What is pericarditis and could you have it?

Edward-Elmhurst Health shared in its Healthy Drive Blog that Pericarditis is the inflammation of the pericardium, a thin two-layered sac that surrounds the heart, protects it, and keeps it in place.

A small amount of fluid between the two layers of tissue keeps the layers separate, so there’s no friction between them. When the two layers become inflamed, it can cause chest pain.

The cause of pericarditis is unknown, although viral infections are believed to be a common cause. Often, pericarditis occurs after a respiratory infection.

Other causes of pericarditis include:

  • Heart attack or heart surgery
  • Medical conditions such as kidney failure, cancer, HIV/AIDs or tuberculosis
  • Medications such as blood thinners or those used to treat irregular heartbeats

Most cases of pericarditis are mild and can clear up with rest or simple treatment. In many instances, pericarditis can come on suddenly but goes away within a short time. One of the most common signs of pericarditis is a sharp, stabbing pain in the middle or left side of the chest. You may also feel pain in the shoulders.

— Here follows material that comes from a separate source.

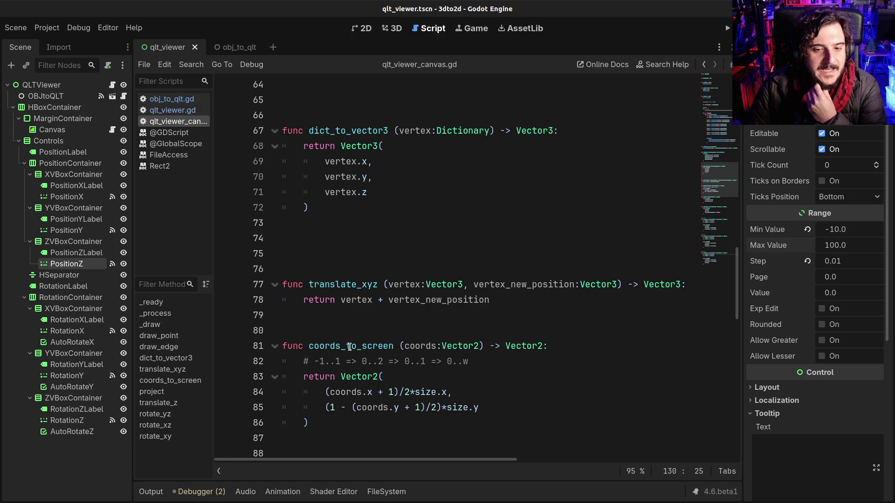
scroll(369, 364, up, 6)
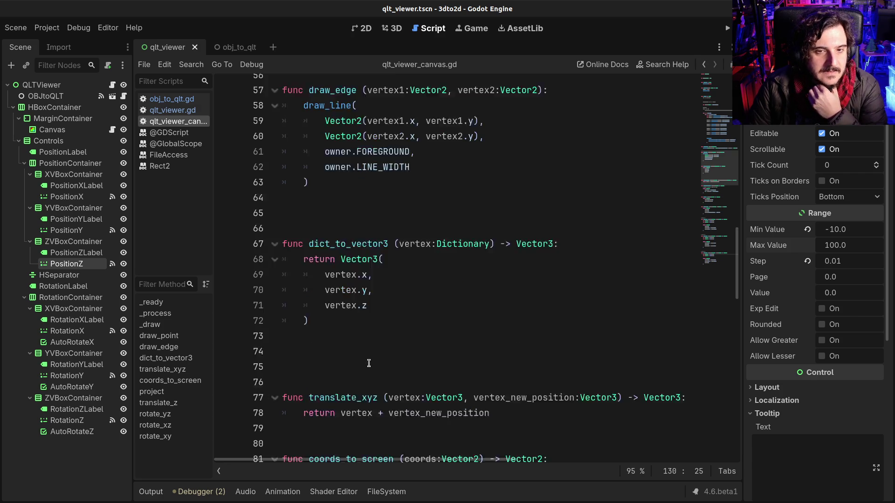
scroll(369, 363, down, 6)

Some symptoms of pericarditis include:

  • A sharp, stabbing pain in the middle or left side of the chest. Sitting up or leaning forward may ease the pain but the pain worsens when laying down or taking a deep breath.
  • Pain in one or both shoulders
  • Fever
  • Weakness
  • Difficulty breathing
  • Coughing
  • Heart palpitations or flutter

For some people, pericarditis can develop into a chronic or recurring condition caused by autoimmune disorders such as lupus, rheumatoid arthritis or scleroderma.

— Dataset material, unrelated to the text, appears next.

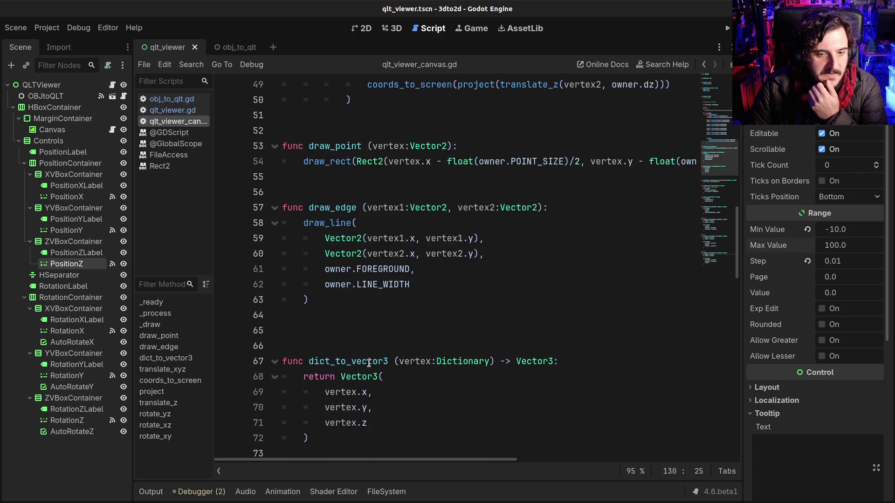
scroll(369, 351, down, 5)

With chronic cases of pericarditis, chest pain is usually not one of the symptoms. In these types of cases, tiredness, shortness of breath and coughing are common symptoms. In more severe cases, symptoms may also include low blood pressure and swelling in the stomach or legs.

Pericarditis can sometimes lead to cardiac tamponade or chronic constrictive pericarditis, both serious complications.

  • Cardiac tamponade occurs when too much fluid is in the sac. This puts pressure on the heart and prevents it from properly filling with blood, resulting in a drop in blood pressure. If untreated, cardiac tamponade can be fatal.
  • While rare, chronic constrictive pericarditis is a disease that can cause scar-like tissue in the sac around the heart. The sac can become stiff and constrict the heart, preventing it from properly functioning.

Often your doctor can diagnose pericarditis by listening to your chest with a stethoscope. A common sign of pericarditis is the pericardial rub or the sound of the pericardium rubbing against the outer layer of the heart. Your doctor may also hear other signs of fluid in the pericardium or in your lungs.

In some cases, additional tests may be needed to determine the severity of the pericarditis. Some of those tests may include blood work, echocardiogram, electrocardiogram, chest X-rays, CT scan, or MRI scan.

Treatment of pericarditis may vary based on your condition. Goals of treatment frequently include reducing the pain and inflammation around the heart, treating the underlying cause of pericarditis (such as a viral infection), and checking for any complications.

In addition to rest, your doctor may prescribe an over-the-counter anti-inflammatory or other medications, such as prednisone, to alleviate the pericarditis. In more serious cases, a hospital stay or surgical procedure may be needed. Recovery can take weeks or months, depending on the severity of the case.